Exercise objective
Return the listing below unchanged, minus its pictures.

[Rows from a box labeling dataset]

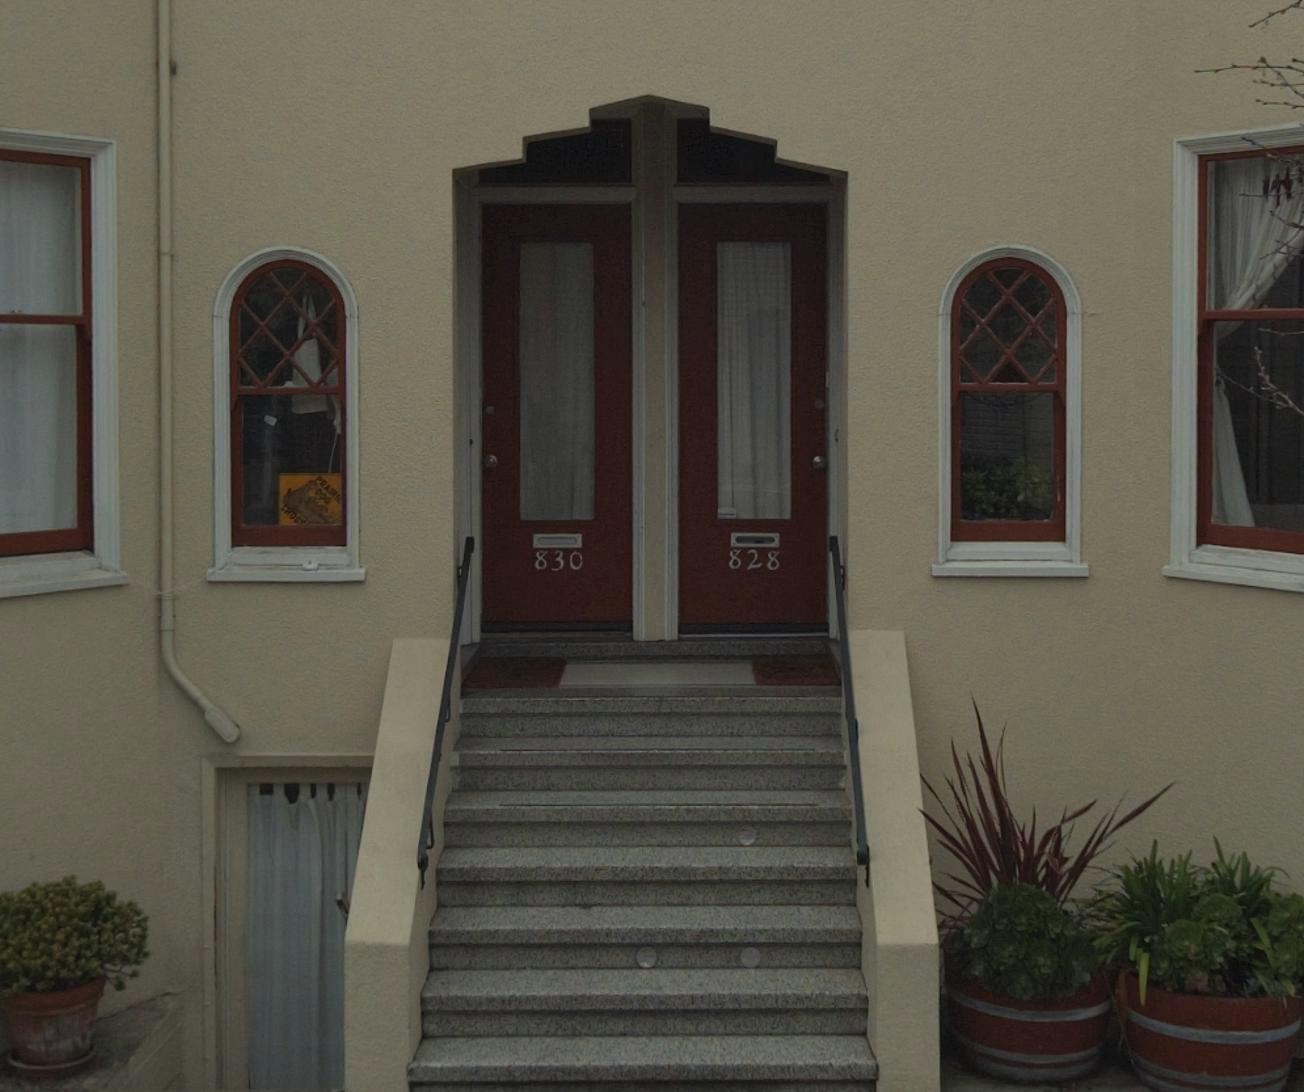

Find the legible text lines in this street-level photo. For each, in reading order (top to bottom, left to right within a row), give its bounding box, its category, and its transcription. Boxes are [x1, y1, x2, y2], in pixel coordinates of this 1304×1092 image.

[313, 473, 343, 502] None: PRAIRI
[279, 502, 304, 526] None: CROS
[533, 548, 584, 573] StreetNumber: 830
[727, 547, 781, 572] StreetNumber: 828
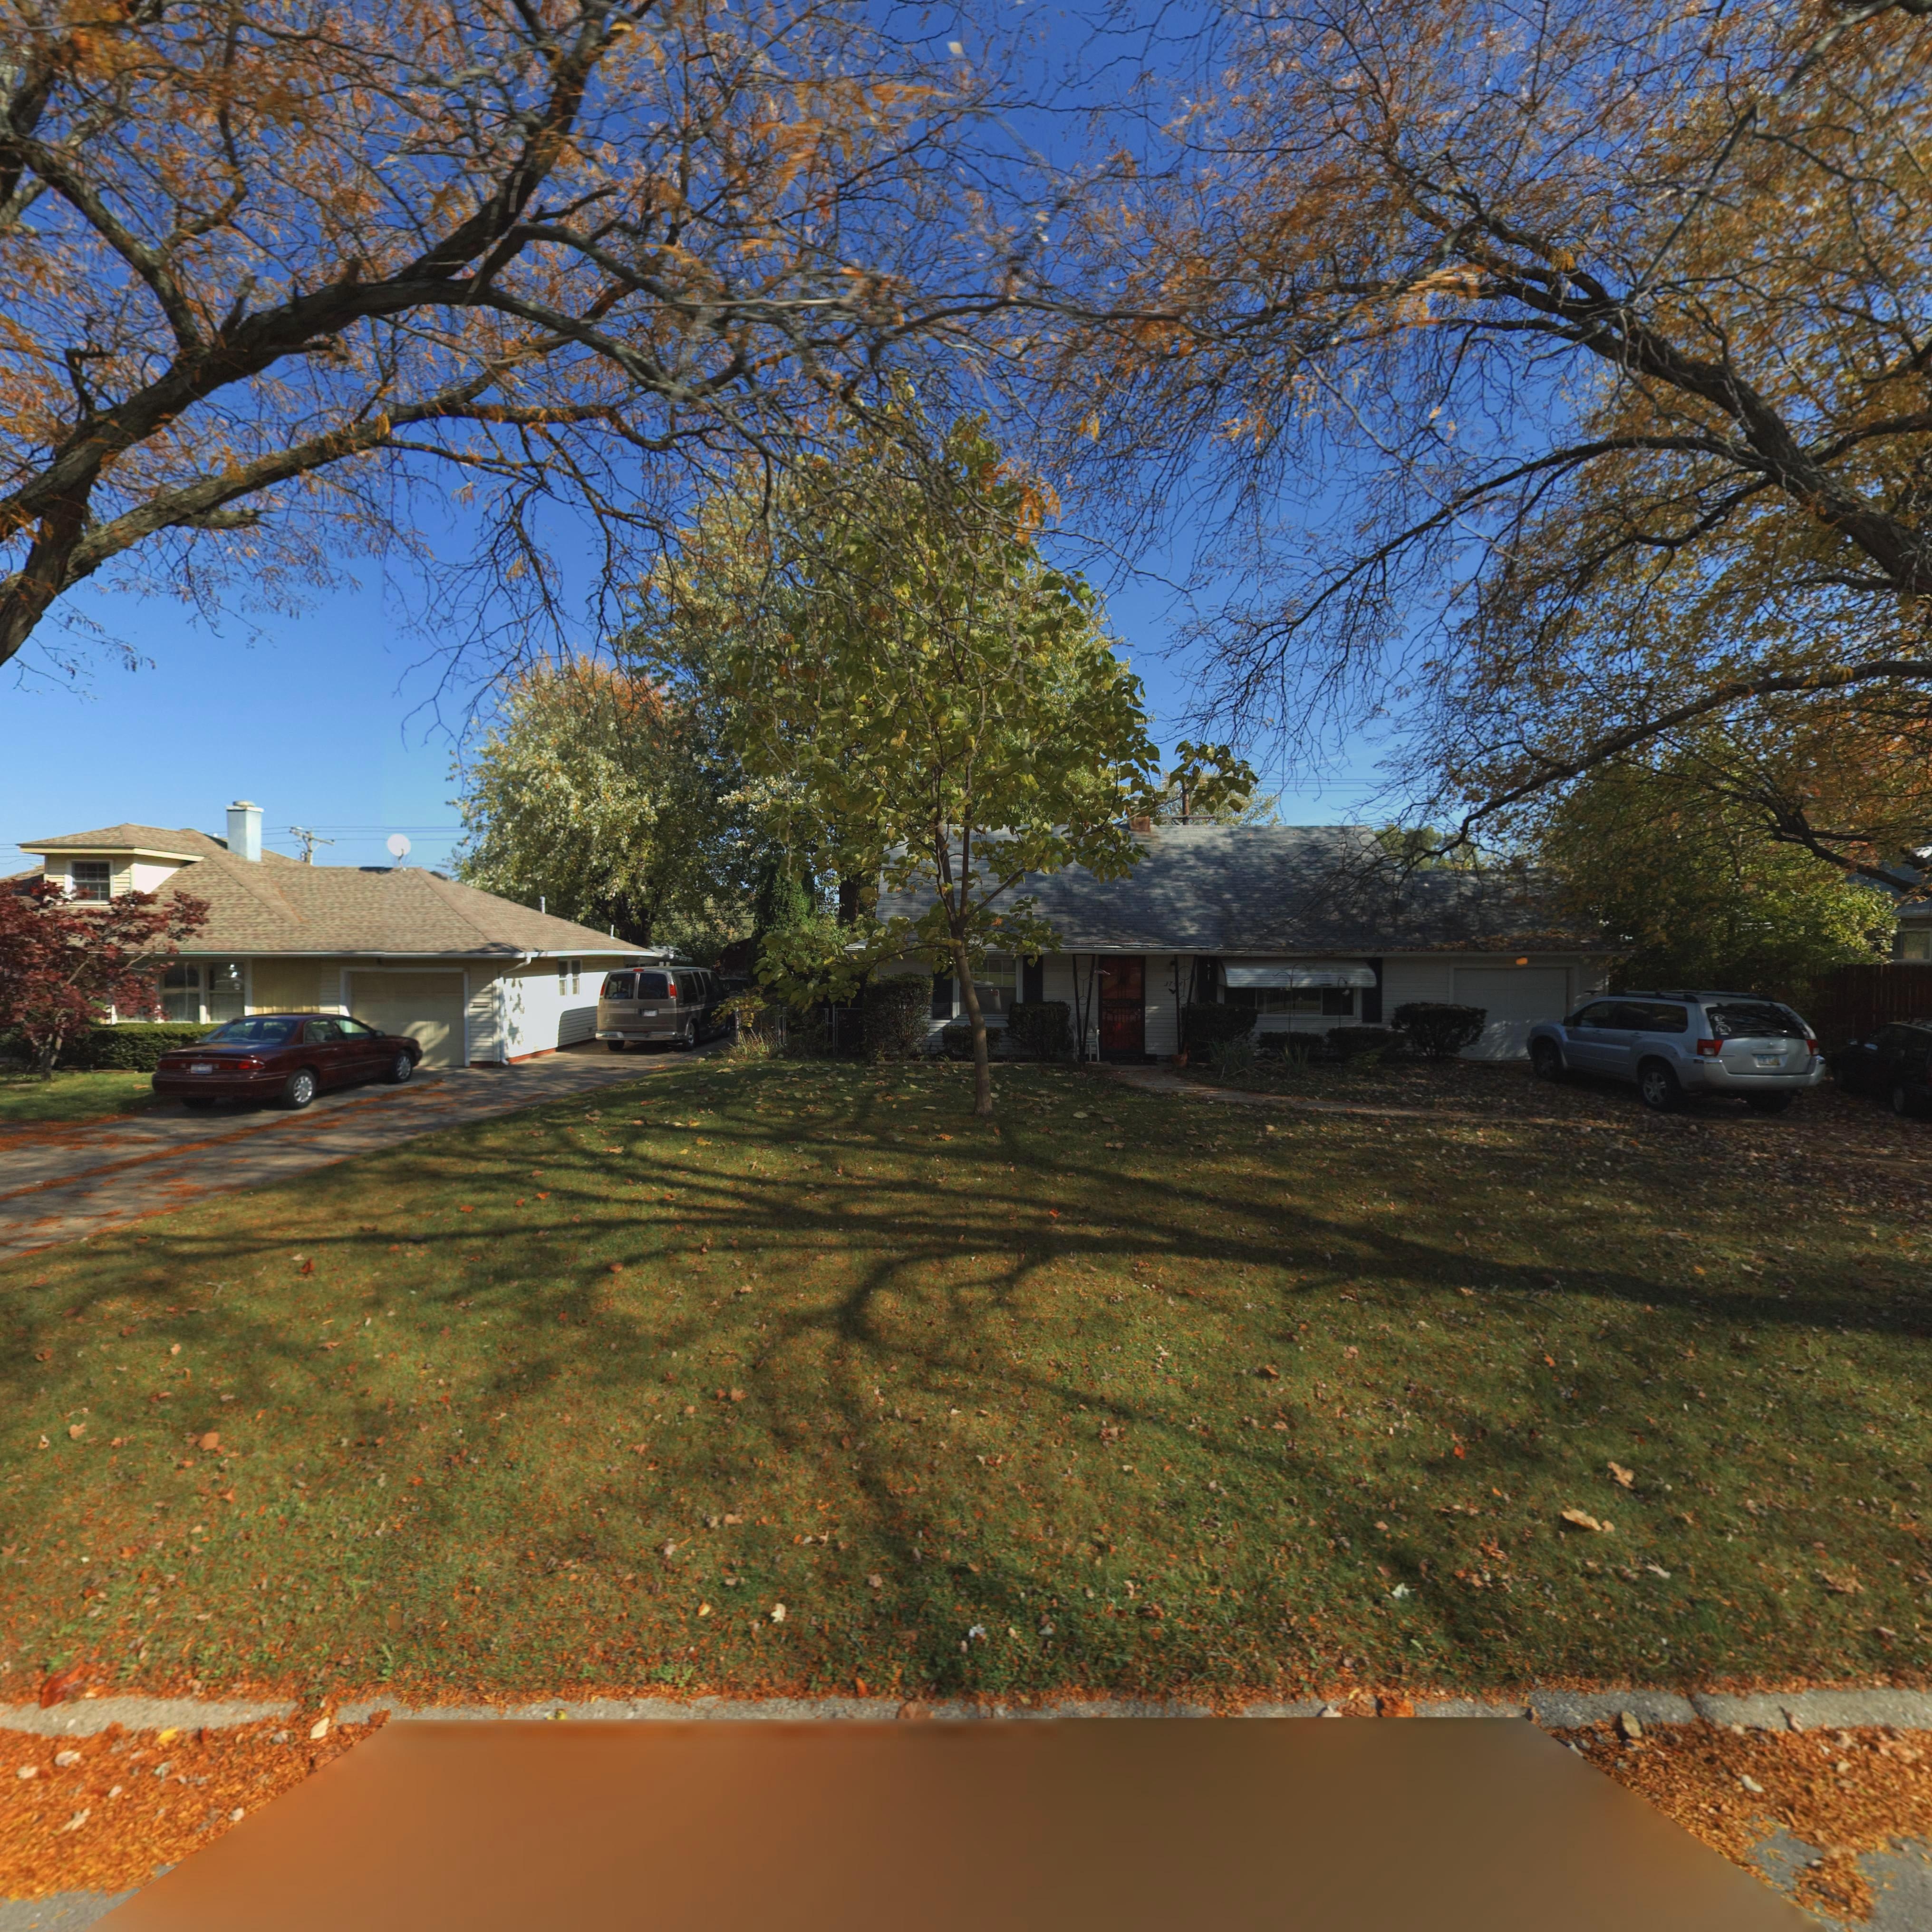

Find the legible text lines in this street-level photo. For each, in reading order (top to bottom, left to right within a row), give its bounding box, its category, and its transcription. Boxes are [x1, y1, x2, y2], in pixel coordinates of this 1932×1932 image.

Written reply
Find the legible text lines in this street-level photo. For each, in reading order (top to bottom, left to right within a row), give its bounding box, its category, and its transcription. Boxes are [x1, y1, x2, y2], in pixel coordinates of this 1304×1092 image.

[313, 473, 343, 502] None: PRAIRI
[279, 502, 304, 526] None: CROS
[533, 548, 584, 573] StreetNumber: 830
[727, 547, 781, 572] StreetNumber: 828

Find the legible text lines in this street-level photo. For each, in reading order (top to bottom, left to right within a row), give its bounding box, its category, and its transcription. Boxes are [x1, y1, x2, y2], in pixel coordinates of this 1932×1932 image.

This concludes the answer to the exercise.